### 本文
____
個人事業主として開業したいと思ったら、まずは何をするべきなのでしょうか。法人ほど複雑ではないにせよ、個人事業主として開業する場合も、開業届の提出や各種の手続きが必要となります。
ここでは、個人事業主とはどのようなものか解説し、開業届の提出やその他の手続きはどのように行うのかをご紹介します。個人事業主になるための基本的な情報をまとめましたので、ぜひ参考にしてください。
■個人事業主とは何か?
<個人事業主の概念>
まず、個人事業主とは何なのか、その概念から確認してみましょう。個人事業主とは、文字通り、法人を設立せず、個人で事業を営む人のことです。
国税庁のウェブサイトでは、医師、弁護士、公認会計士、税理士のほか、小売業や卸売業、賃貸業や取引の仲介、運送、請負、加工、修繕、清掃、クリーニング、理美容などの業を営む人が、個人事業主の例として挙げられています。
しかし、これらに当てはまらない職種でも、法人以外で「反復」「継続」「独立」して仕事をしている場合は、個人事業主となります。
ここでいう反復とは、同じ仕事を繰り返し行うことを意味します。継続とは、一度きりではなく、その仕事をずっと行うことです。そして、独立とは、会社や団体などどこの組織にも所属していないことを指しています。
なお、個人事業主になるためには、税務署に「開業届」を提出しなければなりません。提出していなくても個人事業主を名乗ることは可能ですが、正式に認められるためには、やはり開業届を提出しておく必要があります。
ちなみに、個人事業主でも従業員を雇うことは可能です。従業員を雇っていても、法人化していない限り、原則として個人事業主として扱われることになります。
____
### 提供された記録
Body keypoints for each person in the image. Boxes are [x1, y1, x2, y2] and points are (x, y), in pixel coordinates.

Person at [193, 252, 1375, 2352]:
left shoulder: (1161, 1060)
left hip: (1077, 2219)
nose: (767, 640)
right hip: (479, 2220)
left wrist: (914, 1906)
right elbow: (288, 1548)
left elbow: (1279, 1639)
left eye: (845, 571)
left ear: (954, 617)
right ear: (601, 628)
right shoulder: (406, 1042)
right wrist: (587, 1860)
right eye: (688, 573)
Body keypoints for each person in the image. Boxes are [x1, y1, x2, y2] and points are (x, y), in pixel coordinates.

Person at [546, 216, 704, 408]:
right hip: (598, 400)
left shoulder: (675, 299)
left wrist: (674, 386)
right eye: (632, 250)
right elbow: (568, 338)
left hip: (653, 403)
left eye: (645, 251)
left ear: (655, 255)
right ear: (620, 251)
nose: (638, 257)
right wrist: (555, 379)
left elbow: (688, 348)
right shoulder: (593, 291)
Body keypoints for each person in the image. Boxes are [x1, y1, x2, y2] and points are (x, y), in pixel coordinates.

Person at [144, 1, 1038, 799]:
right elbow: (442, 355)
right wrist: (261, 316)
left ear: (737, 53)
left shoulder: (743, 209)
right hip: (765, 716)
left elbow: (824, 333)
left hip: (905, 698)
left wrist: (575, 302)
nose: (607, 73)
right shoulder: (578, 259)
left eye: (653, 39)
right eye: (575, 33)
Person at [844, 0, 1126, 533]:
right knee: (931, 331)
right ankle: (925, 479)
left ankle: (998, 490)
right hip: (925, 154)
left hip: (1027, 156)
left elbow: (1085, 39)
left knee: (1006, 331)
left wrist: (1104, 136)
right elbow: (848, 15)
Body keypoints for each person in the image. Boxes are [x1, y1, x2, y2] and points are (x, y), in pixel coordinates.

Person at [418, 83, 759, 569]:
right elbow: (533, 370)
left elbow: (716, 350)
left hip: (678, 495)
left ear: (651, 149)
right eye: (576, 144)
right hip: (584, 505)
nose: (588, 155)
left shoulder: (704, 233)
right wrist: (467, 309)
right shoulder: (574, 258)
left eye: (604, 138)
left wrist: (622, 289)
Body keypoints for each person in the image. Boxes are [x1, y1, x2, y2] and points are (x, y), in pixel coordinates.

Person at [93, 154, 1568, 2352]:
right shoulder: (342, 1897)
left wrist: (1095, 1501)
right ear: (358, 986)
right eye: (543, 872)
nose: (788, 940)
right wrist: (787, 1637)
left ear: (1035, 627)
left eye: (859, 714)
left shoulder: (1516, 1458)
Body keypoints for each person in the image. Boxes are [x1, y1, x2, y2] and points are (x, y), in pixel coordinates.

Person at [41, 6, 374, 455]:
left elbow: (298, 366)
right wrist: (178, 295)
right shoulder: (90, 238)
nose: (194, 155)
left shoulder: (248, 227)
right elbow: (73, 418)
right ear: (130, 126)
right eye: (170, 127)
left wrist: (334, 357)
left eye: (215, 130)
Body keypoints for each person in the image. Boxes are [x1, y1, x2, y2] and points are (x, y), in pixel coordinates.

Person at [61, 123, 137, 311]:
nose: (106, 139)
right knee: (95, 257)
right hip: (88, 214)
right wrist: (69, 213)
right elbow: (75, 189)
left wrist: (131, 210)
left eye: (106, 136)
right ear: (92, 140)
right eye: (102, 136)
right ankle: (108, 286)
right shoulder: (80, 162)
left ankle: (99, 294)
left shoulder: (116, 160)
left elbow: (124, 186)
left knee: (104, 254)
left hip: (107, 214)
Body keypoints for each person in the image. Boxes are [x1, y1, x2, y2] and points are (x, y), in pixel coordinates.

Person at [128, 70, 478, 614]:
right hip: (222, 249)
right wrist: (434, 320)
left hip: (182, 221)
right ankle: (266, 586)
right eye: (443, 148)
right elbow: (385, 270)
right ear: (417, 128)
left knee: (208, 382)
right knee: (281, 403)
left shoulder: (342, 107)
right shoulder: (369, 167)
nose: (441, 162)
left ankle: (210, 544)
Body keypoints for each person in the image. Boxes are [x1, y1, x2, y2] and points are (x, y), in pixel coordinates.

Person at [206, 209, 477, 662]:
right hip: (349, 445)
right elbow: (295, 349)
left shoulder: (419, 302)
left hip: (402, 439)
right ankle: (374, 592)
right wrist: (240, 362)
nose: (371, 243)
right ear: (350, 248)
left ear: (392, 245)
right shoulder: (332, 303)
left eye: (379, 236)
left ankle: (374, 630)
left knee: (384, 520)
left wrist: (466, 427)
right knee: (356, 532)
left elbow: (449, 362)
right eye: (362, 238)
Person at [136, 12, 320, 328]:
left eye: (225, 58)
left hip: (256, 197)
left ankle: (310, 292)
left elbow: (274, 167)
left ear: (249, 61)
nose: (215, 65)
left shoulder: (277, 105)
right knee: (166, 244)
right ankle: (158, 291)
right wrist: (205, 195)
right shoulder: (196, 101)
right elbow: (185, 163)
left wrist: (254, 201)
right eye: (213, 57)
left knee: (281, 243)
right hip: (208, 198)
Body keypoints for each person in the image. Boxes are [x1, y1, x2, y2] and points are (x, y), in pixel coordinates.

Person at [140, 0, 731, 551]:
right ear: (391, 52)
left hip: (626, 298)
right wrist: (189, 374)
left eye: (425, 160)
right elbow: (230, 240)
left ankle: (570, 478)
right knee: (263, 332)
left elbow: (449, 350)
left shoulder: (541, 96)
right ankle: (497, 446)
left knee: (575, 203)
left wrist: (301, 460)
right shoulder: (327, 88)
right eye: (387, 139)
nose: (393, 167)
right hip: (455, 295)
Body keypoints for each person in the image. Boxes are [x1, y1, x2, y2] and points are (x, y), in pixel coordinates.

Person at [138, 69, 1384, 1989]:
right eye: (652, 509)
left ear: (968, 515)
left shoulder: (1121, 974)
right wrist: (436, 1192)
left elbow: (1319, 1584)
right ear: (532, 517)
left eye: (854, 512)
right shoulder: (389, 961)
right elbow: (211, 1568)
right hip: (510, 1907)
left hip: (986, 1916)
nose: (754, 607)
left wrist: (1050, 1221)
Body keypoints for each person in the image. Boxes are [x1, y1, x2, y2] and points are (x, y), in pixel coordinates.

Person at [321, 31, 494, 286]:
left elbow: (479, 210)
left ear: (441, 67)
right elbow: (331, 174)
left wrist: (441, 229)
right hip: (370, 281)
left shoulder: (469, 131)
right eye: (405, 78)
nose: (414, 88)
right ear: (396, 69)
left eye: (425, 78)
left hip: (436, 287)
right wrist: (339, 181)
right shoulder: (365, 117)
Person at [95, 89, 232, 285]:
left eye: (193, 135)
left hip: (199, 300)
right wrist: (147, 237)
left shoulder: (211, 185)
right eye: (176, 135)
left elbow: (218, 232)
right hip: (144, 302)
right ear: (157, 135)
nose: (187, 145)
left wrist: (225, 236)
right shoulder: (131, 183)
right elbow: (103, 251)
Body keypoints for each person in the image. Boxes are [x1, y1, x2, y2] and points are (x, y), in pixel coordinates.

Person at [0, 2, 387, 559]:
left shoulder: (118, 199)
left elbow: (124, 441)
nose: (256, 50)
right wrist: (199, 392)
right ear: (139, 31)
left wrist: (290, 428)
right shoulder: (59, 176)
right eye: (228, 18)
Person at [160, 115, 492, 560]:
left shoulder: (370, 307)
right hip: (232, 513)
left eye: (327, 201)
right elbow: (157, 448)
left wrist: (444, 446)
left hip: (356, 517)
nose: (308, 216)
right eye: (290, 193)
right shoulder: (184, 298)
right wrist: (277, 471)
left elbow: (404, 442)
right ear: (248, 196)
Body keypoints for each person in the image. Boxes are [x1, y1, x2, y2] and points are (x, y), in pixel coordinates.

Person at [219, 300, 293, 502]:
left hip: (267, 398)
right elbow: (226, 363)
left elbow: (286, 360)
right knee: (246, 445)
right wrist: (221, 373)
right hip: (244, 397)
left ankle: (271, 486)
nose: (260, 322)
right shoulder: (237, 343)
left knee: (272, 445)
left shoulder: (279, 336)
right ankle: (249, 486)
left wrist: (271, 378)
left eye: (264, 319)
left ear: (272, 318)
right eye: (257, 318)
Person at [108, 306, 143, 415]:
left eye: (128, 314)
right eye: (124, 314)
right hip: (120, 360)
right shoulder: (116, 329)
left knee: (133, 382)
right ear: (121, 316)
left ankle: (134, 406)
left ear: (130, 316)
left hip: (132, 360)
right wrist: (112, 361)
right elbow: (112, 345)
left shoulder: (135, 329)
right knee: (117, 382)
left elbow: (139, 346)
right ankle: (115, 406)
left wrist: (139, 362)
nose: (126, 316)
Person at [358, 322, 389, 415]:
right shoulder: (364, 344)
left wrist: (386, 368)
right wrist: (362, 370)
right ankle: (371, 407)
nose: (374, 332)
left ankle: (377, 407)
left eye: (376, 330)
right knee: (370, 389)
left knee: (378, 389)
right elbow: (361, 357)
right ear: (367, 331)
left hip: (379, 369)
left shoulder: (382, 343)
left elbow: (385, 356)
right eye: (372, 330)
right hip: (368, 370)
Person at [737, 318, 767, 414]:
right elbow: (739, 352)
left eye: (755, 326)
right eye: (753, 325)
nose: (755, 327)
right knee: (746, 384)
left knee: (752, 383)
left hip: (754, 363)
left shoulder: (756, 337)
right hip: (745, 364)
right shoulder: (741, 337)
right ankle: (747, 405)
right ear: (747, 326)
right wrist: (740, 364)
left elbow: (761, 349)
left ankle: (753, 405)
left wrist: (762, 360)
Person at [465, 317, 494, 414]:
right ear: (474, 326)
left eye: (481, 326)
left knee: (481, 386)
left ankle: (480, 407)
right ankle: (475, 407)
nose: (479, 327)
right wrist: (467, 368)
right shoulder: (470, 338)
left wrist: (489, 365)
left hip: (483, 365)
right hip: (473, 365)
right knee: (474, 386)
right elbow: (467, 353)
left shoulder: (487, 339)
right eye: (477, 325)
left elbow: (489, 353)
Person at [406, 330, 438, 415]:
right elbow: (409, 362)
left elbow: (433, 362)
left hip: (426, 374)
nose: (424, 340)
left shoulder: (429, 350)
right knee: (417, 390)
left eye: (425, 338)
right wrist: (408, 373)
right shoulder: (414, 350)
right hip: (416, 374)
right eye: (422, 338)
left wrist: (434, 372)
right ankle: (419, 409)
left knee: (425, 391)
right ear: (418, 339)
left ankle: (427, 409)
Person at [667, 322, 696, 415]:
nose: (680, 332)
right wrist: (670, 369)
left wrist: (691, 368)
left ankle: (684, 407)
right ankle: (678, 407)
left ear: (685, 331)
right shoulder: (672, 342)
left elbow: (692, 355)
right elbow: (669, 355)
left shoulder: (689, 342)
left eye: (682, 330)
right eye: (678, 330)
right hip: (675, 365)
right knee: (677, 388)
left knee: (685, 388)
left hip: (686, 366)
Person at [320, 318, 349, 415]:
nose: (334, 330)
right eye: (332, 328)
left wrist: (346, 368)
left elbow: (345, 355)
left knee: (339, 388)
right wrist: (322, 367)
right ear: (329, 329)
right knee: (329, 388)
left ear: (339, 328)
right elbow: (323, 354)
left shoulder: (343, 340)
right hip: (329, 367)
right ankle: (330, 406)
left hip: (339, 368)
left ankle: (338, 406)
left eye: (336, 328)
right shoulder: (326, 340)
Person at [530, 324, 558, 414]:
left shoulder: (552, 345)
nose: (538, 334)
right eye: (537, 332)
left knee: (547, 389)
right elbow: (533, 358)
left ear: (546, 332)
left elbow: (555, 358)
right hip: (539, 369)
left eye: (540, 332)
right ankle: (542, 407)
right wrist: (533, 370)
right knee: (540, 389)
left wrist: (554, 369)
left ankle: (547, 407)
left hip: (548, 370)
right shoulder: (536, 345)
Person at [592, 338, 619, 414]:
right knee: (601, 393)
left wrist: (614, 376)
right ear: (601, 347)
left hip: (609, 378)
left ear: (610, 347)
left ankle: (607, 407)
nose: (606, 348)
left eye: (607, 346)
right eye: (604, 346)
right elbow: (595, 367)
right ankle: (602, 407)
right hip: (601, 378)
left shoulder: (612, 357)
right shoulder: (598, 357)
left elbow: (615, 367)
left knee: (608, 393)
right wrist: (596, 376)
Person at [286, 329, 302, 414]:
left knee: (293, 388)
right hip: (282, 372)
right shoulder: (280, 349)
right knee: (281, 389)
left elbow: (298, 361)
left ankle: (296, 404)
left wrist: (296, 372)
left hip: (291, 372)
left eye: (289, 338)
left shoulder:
____
### 課題の目的
上にある個人事業主についての本文を、最初から最後まで一字も変えずに書き写すこと。

### 解答例
個人事業主として開業したいと思ったら、まずは何をするべきなのでしょうか。法人ほど複雑ではないにせよ、個人事業主として開業する場合も、開業届の提出や各種の手続きが必要となります。
ここでは、個人事業主とはどのようなものか解説し、開業届の提出やその他の手続きはどのように行うのかをご紹介します。個人事業主になるための基本的な情報をまとめましたので、ぜひ参考にしてください。
■個人事業主とは何か?
<個人事業主の概念>
まず、個人事業主とは何なのか、その概念から確認してみましょう。個人事業主とは、文字通り、法人を設立せず、個人で事業を営む人のことです。
国税庁のウェブサイトでは、医師、弁護士、公認会計士、税理士のほか、小売業や卸売業、賃貸業や取引の仲介、運送、請負、加工、修繕、清掃、クリーニング、理美容などの業を営む人が、個人事業主の例として挙げられています。
しかし、これらに当てはまらない職種でも、法人以外で「反復」「継続」「独立」して仕事をしている場合は、個人事業主となります。
ここでいう反復とは、同じ仕事を繰り返し行うことを意味します。継続とは、一度きりではなく、その仕事をずっと行うことです。そして、独立とは、会社や団体などどこの組織にも所属していないことを指しています。
なお、個人事業主になるためには、税務署に「開業届」を提出しなければなりません。提出していなくても個人事業主を名乗ることは可能ですが、正式に認められるためには、やはり開業届を提出しておく必要があります。
ちなみに、個人事業主でも従業員を雇うことは可能です。従業員を雇っていても、法人化していない限り、原則として個人事業主として扱われることになります。